ByteNybbler commented 10 months ago

Seems like the parquet file sink is using a batched writer under the hood. If I'm properly understanding how they work, Polars' batched parquet writers don't currently have any row group size settings, and instead just write row groups which are sized based on the DataFrames they receive. In this case, it seems like those DataFrames come from the streaming engine.

If the parquet BatchedWriter could have a row_group_size parameter, that would be very useful in general, and would also help resolve this issue. I'm not sure what the best way to implement that would be though. An intermediately-buffered DataFrame accumulating rows might work, but it might be pretty imprecise and would also risk running out of memory for huge row group sizes?

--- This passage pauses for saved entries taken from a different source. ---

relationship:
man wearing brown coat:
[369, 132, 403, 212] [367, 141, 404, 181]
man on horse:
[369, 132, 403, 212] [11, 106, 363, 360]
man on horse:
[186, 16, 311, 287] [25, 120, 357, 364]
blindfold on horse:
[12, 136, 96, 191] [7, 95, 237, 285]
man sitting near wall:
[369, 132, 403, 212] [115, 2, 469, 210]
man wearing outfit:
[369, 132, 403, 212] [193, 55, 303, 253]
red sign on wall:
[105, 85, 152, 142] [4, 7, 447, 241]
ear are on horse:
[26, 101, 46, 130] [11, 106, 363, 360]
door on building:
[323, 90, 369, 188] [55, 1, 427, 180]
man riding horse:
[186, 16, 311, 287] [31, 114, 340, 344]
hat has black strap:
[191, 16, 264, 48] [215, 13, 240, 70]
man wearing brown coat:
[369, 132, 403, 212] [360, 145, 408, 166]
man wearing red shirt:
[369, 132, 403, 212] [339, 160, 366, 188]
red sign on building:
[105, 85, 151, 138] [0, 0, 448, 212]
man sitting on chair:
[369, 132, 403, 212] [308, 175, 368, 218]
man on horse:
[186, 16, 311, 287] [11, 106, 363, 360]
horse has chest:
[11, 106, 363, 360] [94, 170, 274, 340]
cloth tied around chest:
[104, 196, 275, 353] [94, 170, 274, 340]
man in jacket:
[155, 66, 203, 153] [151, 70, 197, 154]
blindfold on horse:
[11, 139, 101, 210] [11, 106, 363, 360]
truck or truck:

douglas-raillard-arm commented 6 months ago

I hit this issue and dug a bit: the arrow package works slightly differently: writing a RecordBatch does not imply creating a row group. Instead, this is left to a .flush() method. It looks like it wouldn't be very hard to adapt polars code to behave the same, or at least split write() into a partial_write() and flush() operation, so that write() preserves its current semantic.

ghuls commented 5 months ago

Still the same issue with Polars 0.20.31.

NilsJPWerner commented 1 month ago

Having the same issue on Polars 1.9.0.

I am trying to convert a csv to a parquet file with only one chunk for performance purposes via streaming to limit the max memory used.

The same options work for write_csv so this is a bit surprising.

In [3]: pl.scan_csv(
   ...:     "~/Downloads/input.csv",
   ...:     schema=schema,
   ...:     infer_schema=False,
   ...: ).sink_parquet(
   ...:     "~/Downloads/output.parquet",
   ...:     compression="zstd",
   ...:     row_group_size=sys.maxsize,
   ...:     data_page_size=sys.maxsize,
   ...: )
   ...: 
   ...: pl.read_parquet("~/Downloads/output.parquet").n_chunks()
Out[3]: 243

In [4]: pl.scan_csv(
   ...:     "~/Downloads/input.csv",
   ...:     schema=schema,
   ...:     infer_schema=False,
   ...: ).collect().write_parquet(
   ...:     "~/Downloads/output.parquet",
   ...:     compression="zstd",
   ...:     row_group_size=sys.maxsize,
   ...:     data_page_size=sys.maxsize,
   ...: )

In [5]: pl.read_parquet("~/Downloads/output.parquet").n_chunks()
Out[5]: 1
douglas-raillard-arm commented 1 month ago

I actually had a go at trying to fix it. Making the API more like arrow-rs was not very hard, but I stopped at the point where I needed to rewrite the row group metadata generation logic to amend an existing set of metadata rather than generate a whole new one. Otherwise, you end up with the row group metadata reflecting only the last chunk you added to it, which makes it completely wrong ofc.